### How to complete this task:
When you reproduce the data, keep every word exactly as it stands and leave the pictures out.

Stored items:
+ + + +

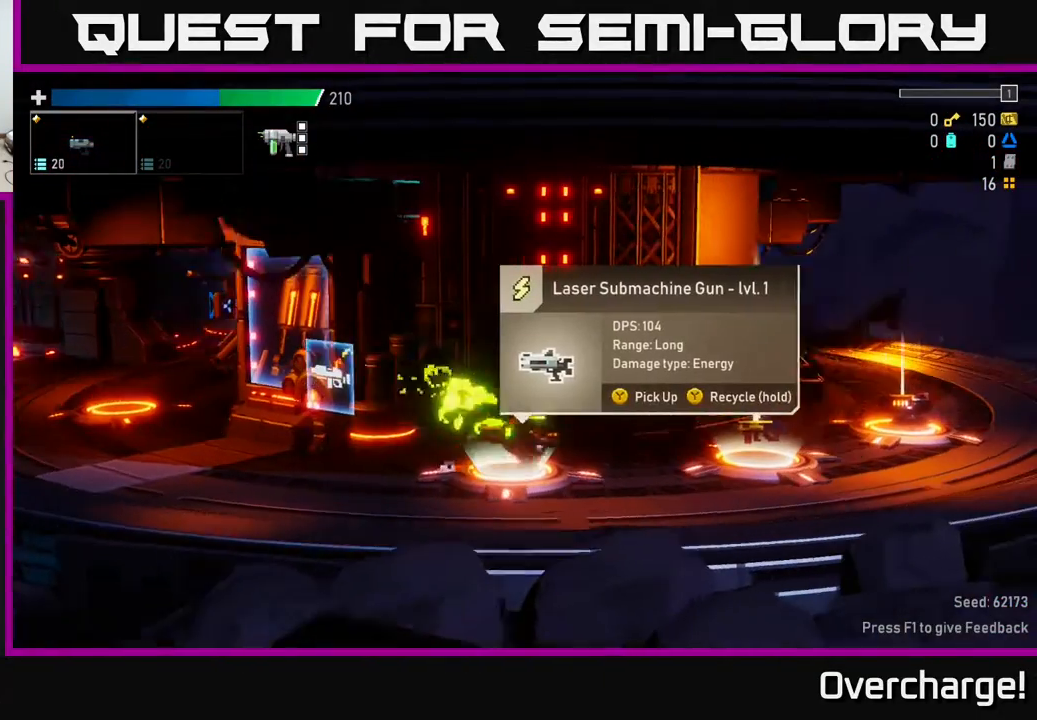
{"buttons": [], "left_stick": "center", "events": [[17, "left_stick", "center"], [233, "left_stick", "left"], [367, "left_stick", "center"]]}
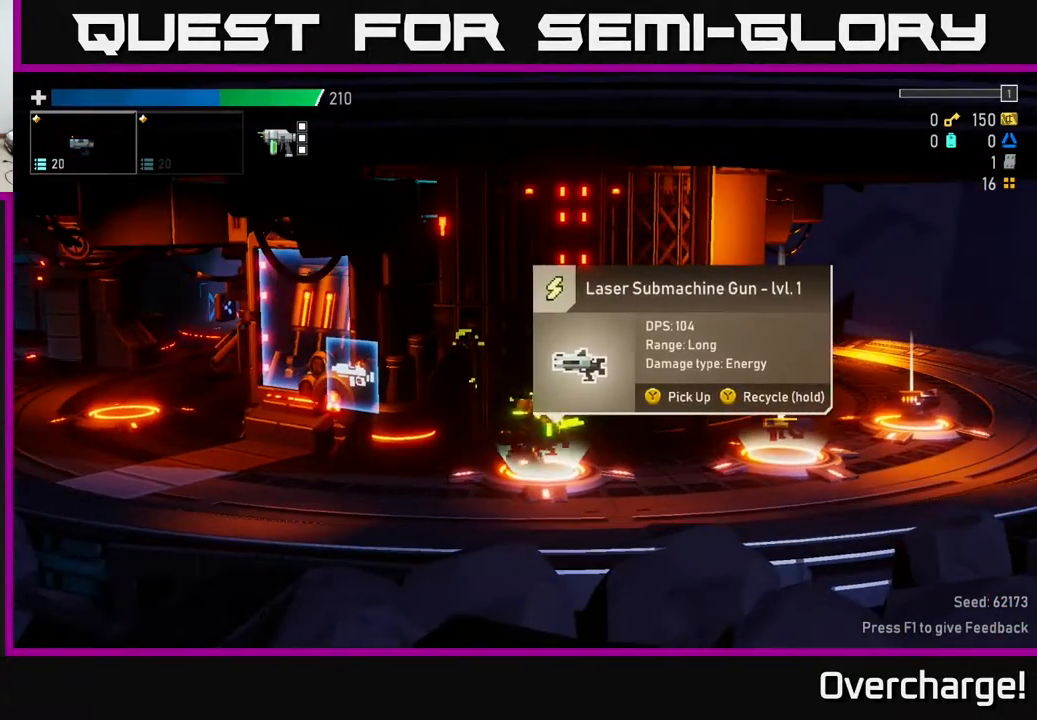
{"buttons": [], "left_stick": "right", "events": [[133, "Y", "down"], [183, "Y", "up"], [333, "left_stick", "right"]]}
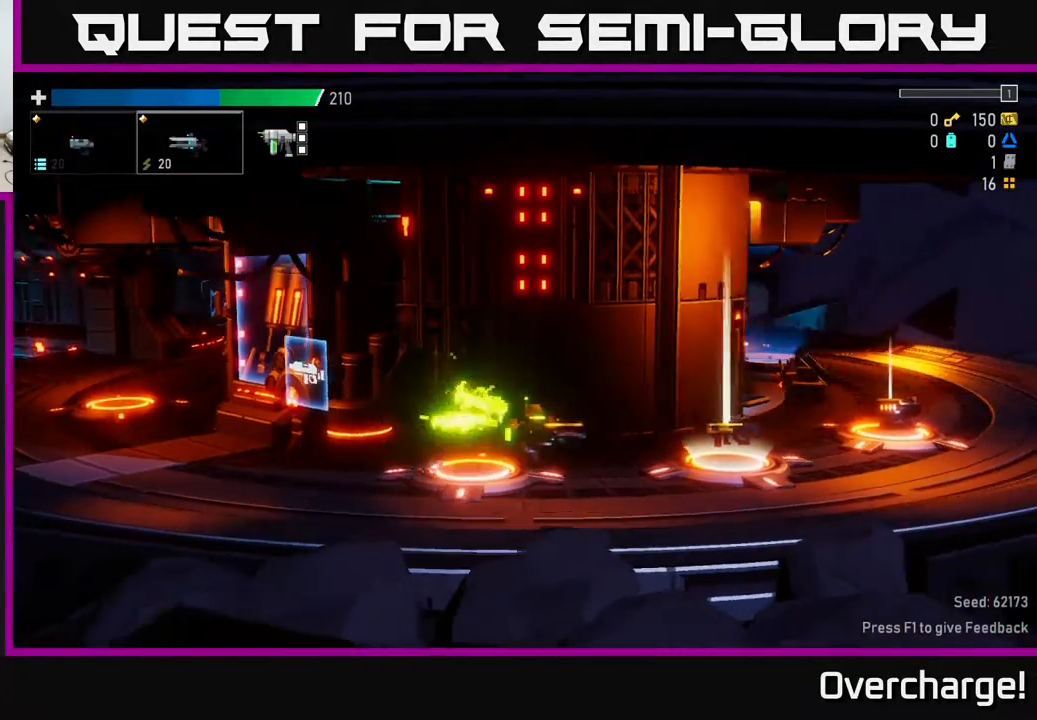
{"buttons": [], "left_stick": "center", "events": [[317, "left_stick", "center"]]}
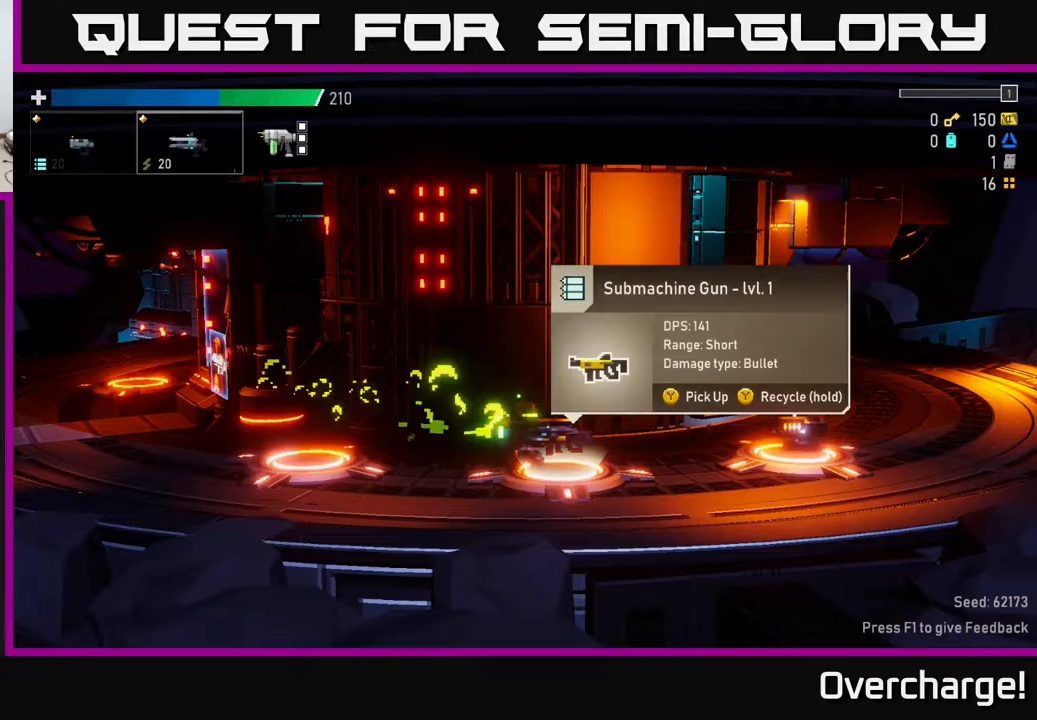
{"buttons": [], "left_stick": "center", "events": [[100, "left_stick", "right"], [183, "left_stick", "center"]]}
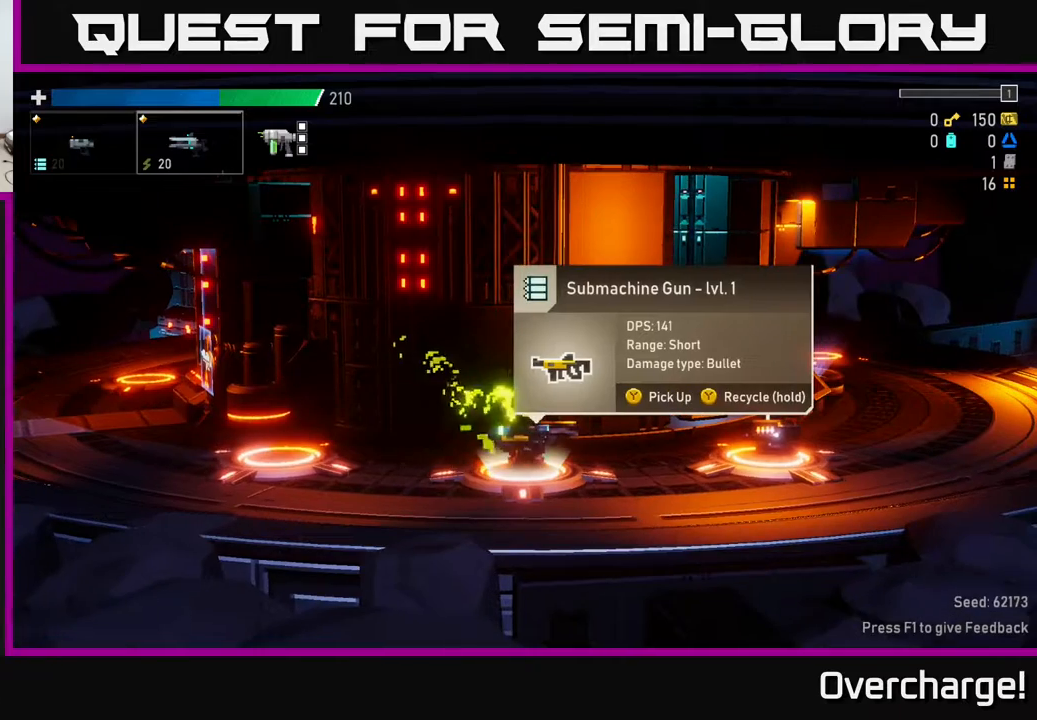
{"buttons": ["Y"], "left_stick": "center", "events": [[200, "L2", "down"], [267, "L2", "up"], [467, "Y", "down"]]}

+ + + +

### Task output:
{"buttons": [], "left_stick": "center", "events": [[17, "left_stick", "center"], [233, "left_stick", "left"], [367, "left_stick", "center"]]}
{"buttons": [], "left_stick": "right", "events": [[133, "Y", "down"], [183, "Y", "up"], [333, "left_stick", "right"]]}
{"buttons": [], "left_stick": "center", "events": [[317, "left_stick", "center"]]}
{"buttons": [], "left_stick": "center", "events": [[100, "left_stick", "right"], [183, "left_stick", "center"]]}
{"buttons": ["Y"], "left_stick": "center", "events": [[200, "L2", "down"], [267, "L2", "up"], [467, "Y", "down"]]}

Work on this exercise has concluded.